They have committed some errors; more will follow: they know not what to fix upon; nor will they know for some time, perhaps for a long time.—Is there a State in Europe that can reproach them with any false step, of which that very same State did not set the precedent at some period of its history?⸺But with their principle concerning exportation, a principle founded on justice and evidence, they have already perceived that the necessitated price of 22 or 24, instead of 20, must be felt in their country alone; and if their commodities exported for the purpose of procuring such articles for their home consumption, as they stand in need of, continue still to yield them the same quantity of those articles of consumption, as were obtained before the war, will they not perceive that the home prices, which the re-action of the taxes shall have set upon the whole of their productions, establish in the country an exact balance of those new prices at which the taxes will oblige them to sell the articles to be imported?
Compelled by necessity to have recourse to paper-money, will it be long before they are made sensible, that nothing more than internal credit is wanted to make this paper equal to coin, and answer all its purposes for ever, if they should be thus wisely inclined,—if this measure should be found the only means of curbing effectually the cupidity of those with whom they shall have occasion to trade?

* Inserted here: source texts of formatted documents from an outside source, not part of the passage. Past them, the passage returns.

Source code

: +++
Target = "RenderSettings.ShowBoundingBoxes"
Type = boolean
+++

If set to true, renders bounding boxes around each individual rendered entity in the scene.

Will it be long before they perceive, that this credit will follow close upon the solidity of public engagements,—a solidity demonstrated by the evidence of the inutility of a base and infamous robbery?
Will it be long before they feel that all the actual wealth of a State, its real wealth, is nothing more or less than the mass of its present industry; that all its possible wealth can arise only from the sum of all its possible labour; that the greatest riches are only the greatest sum of labour? that if this labour is a bitter pill, the gold and silver in which it is wrapped up, are only (like honours, titles, dignities, fame, esteem, &c.) different kinds of powders, which sweeten the taste of it to those who are ignorant of its value, to those who know not how necessary labour is to support every day, without being weary, and sometimes without regret, the wretched burthen of our lives; and in fine, that paper, once got into credit, can, in this respect, be an ample substitute for gold and silver ... but how many circumstances, where gold and silver cannot supply the want of credit?
Will it be long before they become sensible, that they are clogged in no part of their legislation, by those preposterous maxims which can be justified only by the circumstances that gave them birth, by those tyrannical regulations which owed their success wholely to the ignorance of their cotemporaries, by that chaos of contradictory regulations, all of which became perhaps necessary by degrees, after the first was extorted by cupidity?[6]
Under what Point of View Premiums and other Encouragements of Exportation may be considered.
The principles of the Americans concerning exportation, lead us to the examination of the doctrine of premiums.
If the want of objects, capable of exercising advantageously the industry of a numerous and active people, should compel government, on account of some difficulties unconquerable by art and nature, to apply that industry to some other object, on which it would be impossible to support abroad the competition of another nation, that is, to offer equally with the latter an even quantity of labour of one sort, for an even quantity of labour of a different one, there is no doubt but, in such a case, a certain premium, to maintain the competition with the country most partially favoured by art and nature, would prove, of all institutions, the most judicious and the most humane; it would be a kind of indirect tax in favour of laborious indigence; a tax, much more eligible than many others, which, though destined to the relief of wretchedness, often increase it, by checking the efforts of industry, by even providing a resource for idleness, and sometimes an alluring, a comfortable prospect for debauchery.